→ **What to produce**: Each record is to be reproduced verbatim.

→ **Saved data entries**:
^^^^
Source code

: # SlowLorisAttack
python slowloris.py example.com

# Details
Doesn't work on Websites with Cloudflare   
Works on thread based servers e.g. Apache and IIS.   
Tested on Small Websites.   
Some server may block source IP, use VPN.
^^^^
→ **Answer space**:
Source code

: # SlowLorisAttack
python slowloris.py example.com

# Details
Doesn't work on Websites with Cloudflare   
Works on thread based servers e.g. Apache and IIS.   
Tested on Small Websites.   
Some server may block source IP, use VPN.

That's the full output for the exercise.